The COVID-19 pandemic has tested physicians and the health care system, and its full impact on society may not be known for some time. But is has also provided validation, even if painful, that the AMA’s strategic plan has put the organization on the right path, said James L. Madara, MD, the AMA’s executive vice president and CEO.
In a virtual address to the AMA House of Delegates at the November 2020 AMA Special Meeting, Dr. Madara described how the AMA strives to continue steady progress each day through advocacy efforts in the halls of Congress, state regulatory bodies and through the courts.
“The work of the AMA is long-term and policy-driven,” he said. But then an unanticipated crisis arrives and, rather than steady progress, an immediate, nimble and flexible response is required, which the AMA has provided during the COVID-19 pandemic.
The AMA was prepared for this challenge because of a strategic approach that focuses on three big ideas aligned with the changing needs of patients and physicians:
- Removing obstacles that interfere with patient care.
- Driving the future of medicine by reimagining medical education.

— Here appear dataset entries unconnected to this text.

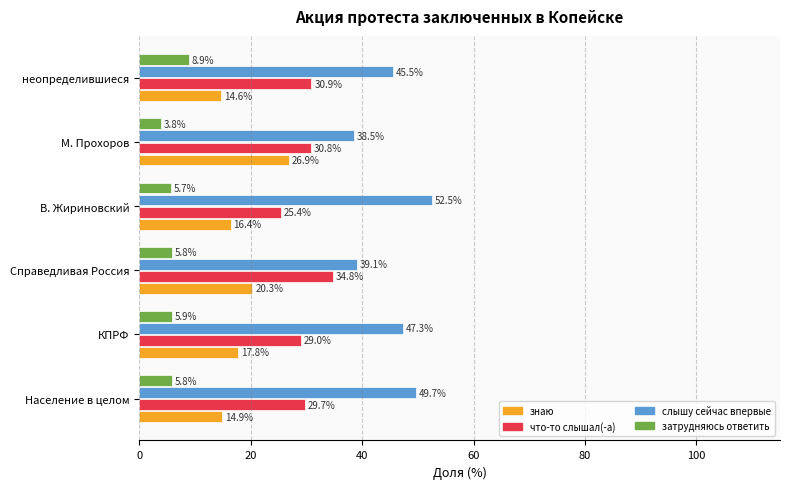

What is the total value across all series at Справедливая Россия?

100.0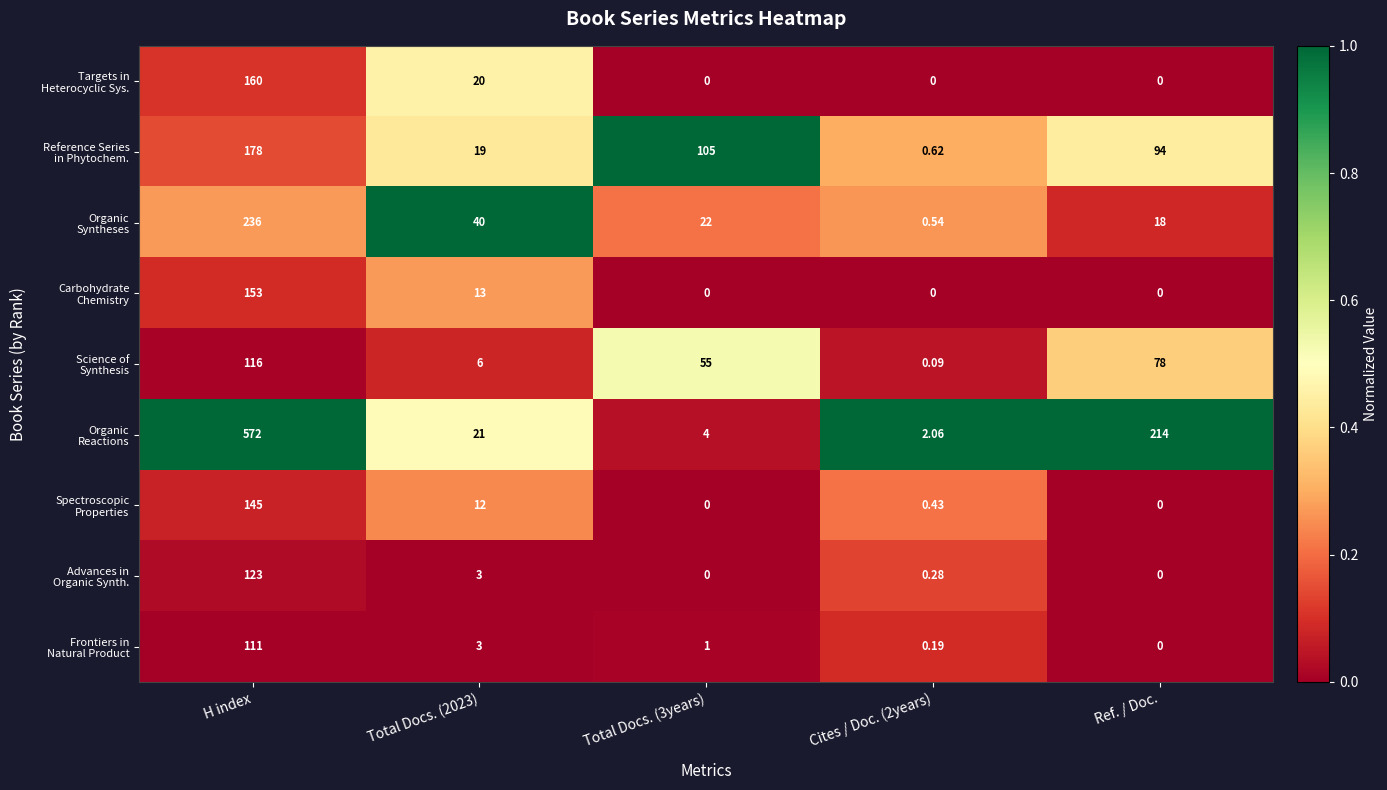

At which category is the sum across all series the highest?

H index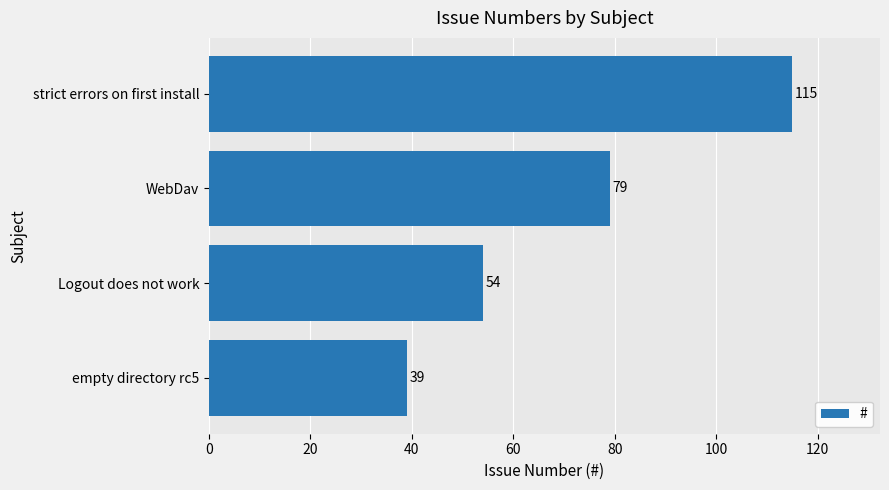

What is the change in value from Logout does not work to WebDav?

+25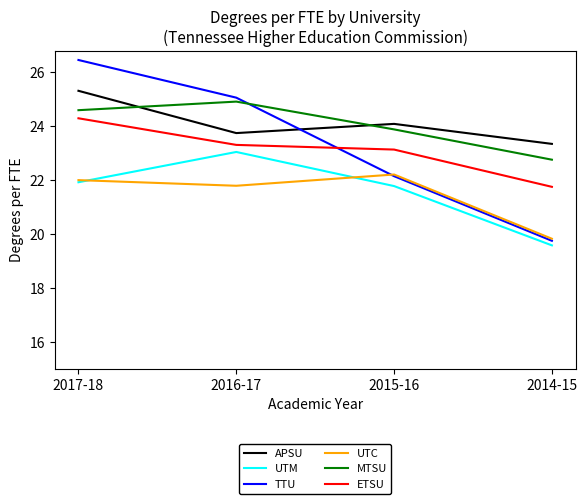

What is the difference between the TTU values at 2016-17 and 2015-16?

2.9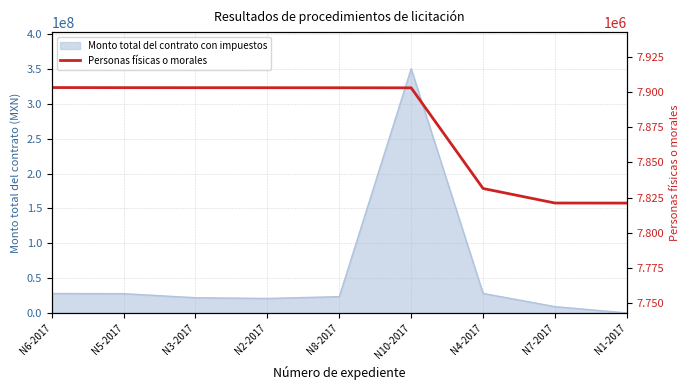

The value at N1-2017 is 3623692. True or false?

False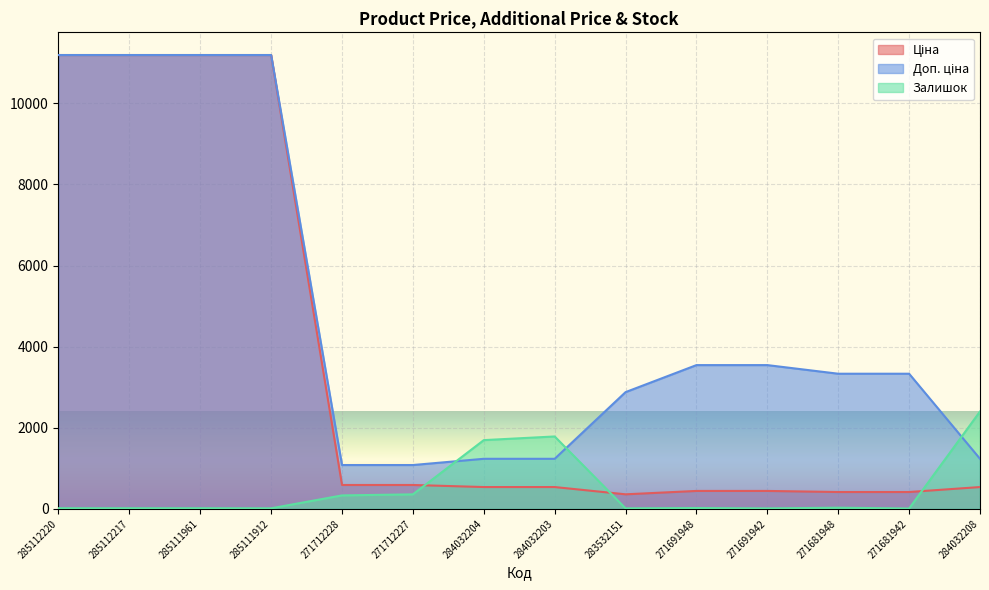

What is the label of the 13th point from the right?

285112217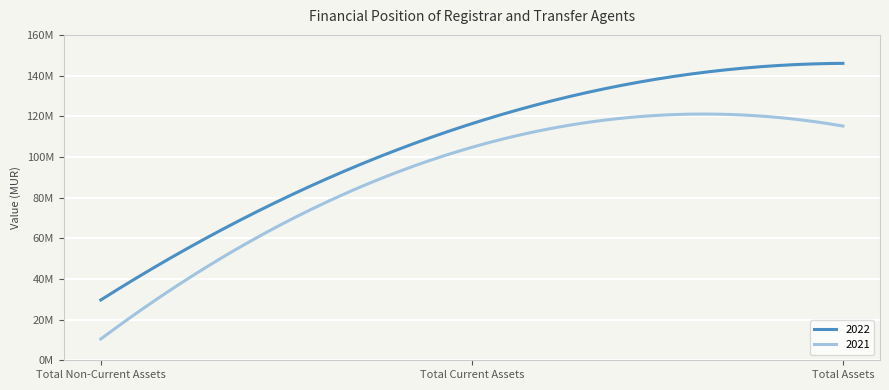

What are all the series names shown in the legend?

2022, 2021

- Confronting chronic disease and other public health crises.
This focus—amplified and accelerated by advocacy, health equity and innovation—had the AMA well positioned to facilitate the explosion in telehealth tools that occurred early in the pandemic.

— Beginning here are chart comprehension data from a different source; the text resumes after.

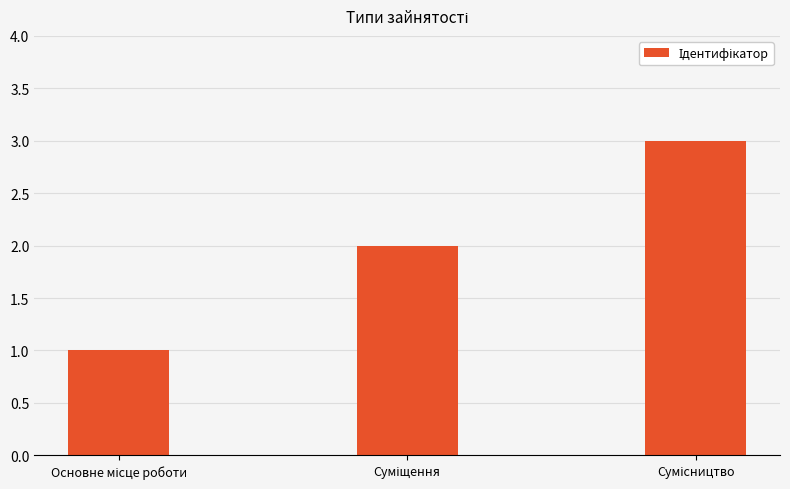

What is the minimum value shown in the chart?

1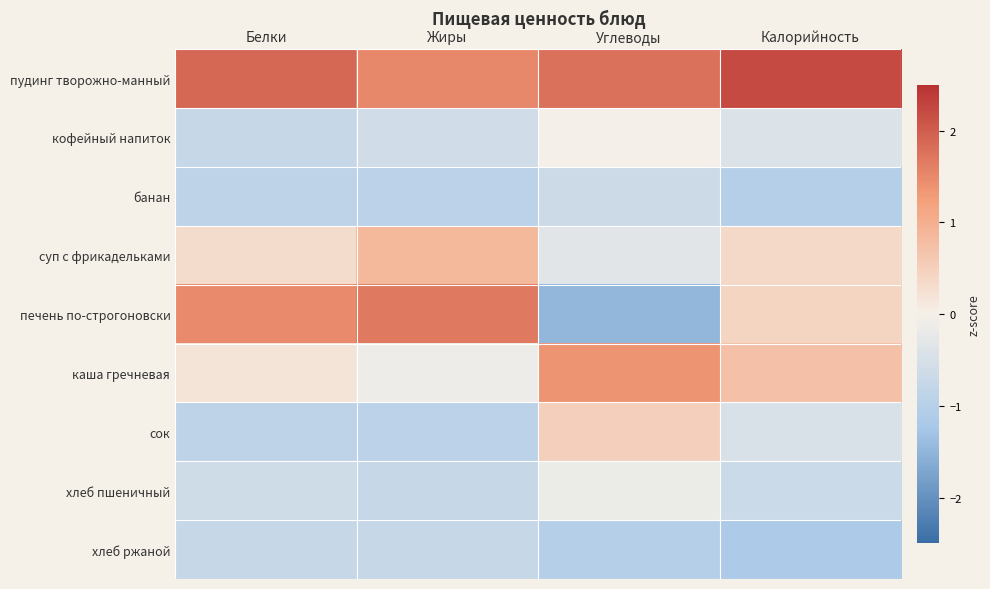

Rank the series by their maximum value, from highest to lowest.

пудинг творожно-манный, печень по-строгоновски, каша гречневая, суп с фрикадельками, сок, кофейный напиток, хлеб пшеничный, банан, хлеб ржаной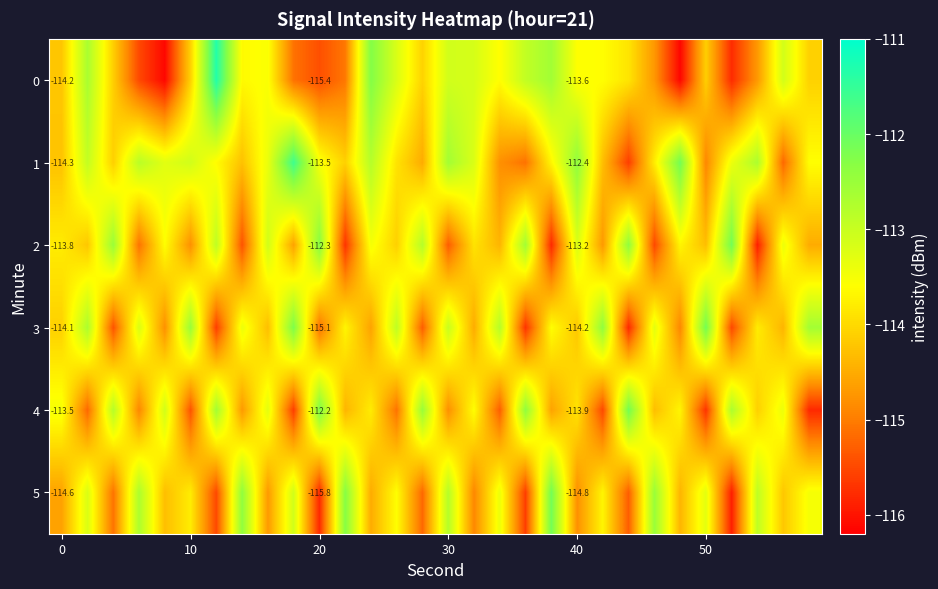

What is the average value of the 4 series?

-114.0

The AMA’s successful advocacy led the Centers for Medicare & Medicaid Services to remove restrictive regulatory barriers and ensured proper payment for telehealth services, Dr. Madara said. At the same time, the AMA—as part of its ongoing Digital Health Implementation Playbook series—launched an online Telehealth Implementation Playbook to walk physicians through a 12-step process for adopting real-time audio and visual visits between patients and physicians.
“More than 90% of physicians connected remotely with at least some patients in 2020, that’s an inflection point that promises to shape delivery far into the future,” Dr. Madara said.
He added that the AMA continues to analyze how best to integrate the technology into practice workflow while ensuring patient privacy and meeting the challenge of smoothly incorporating telehealth efficacy, efficiency and equity into practice operations.
“As with all digital health, we must also make sure that every community and demographic benefits,” Dr. Madara said.
The severity of COVID-19—particularly among Black, Latinx and Indigenous populations—often depends on a patient’s underlying conditions, such as hypertension.
“The reasons for this alarming imbalance are complex, but relate to and underscore the persistent inequities throughout both our health system and broader society,” Dr. Madara said. “Inequities that place historically marginalized groups on unequal footing, severely limiting their ability to access the care they need.”
He noted that the AMA Center for Health Equity was an early advocate for collecting comprehensive race and ethnicity data to help structure appropriate responses to the pandemic.
AMA responses included a reference guide for physicians and care teams to train patients to perform self-measured blood-pressure monitoring. More recently, the AMA partnered with the American Heart Association and Essence magazine on a national campaign advocating for improved heart health for Black women and their families.
Underneath these initiatives were advocacy efforts that secured $175 billion dollars in federal financial support to practices that, according to AMA research, have experienced an average 32% drop in revenue due to COVID-19.
In addition, there was the fast-track development of updates to the Current Procedural Terminology (CPT®) code set to assist the public health response to COVID-19, most recently for codes relating to vaccines.
Tools and content have also been created to assist practices in taking actionable steps to reduce stress and anxiety while promoting staff well-being.
“The urgency and the challenges of this pandemic tell us that AMA’s strategy is exactly on the right path,” Dr. Madara said. “It validates all that we are working to achieve. And it brings new meaning to our mission to promote the art and science of medicine and the betterment of public health.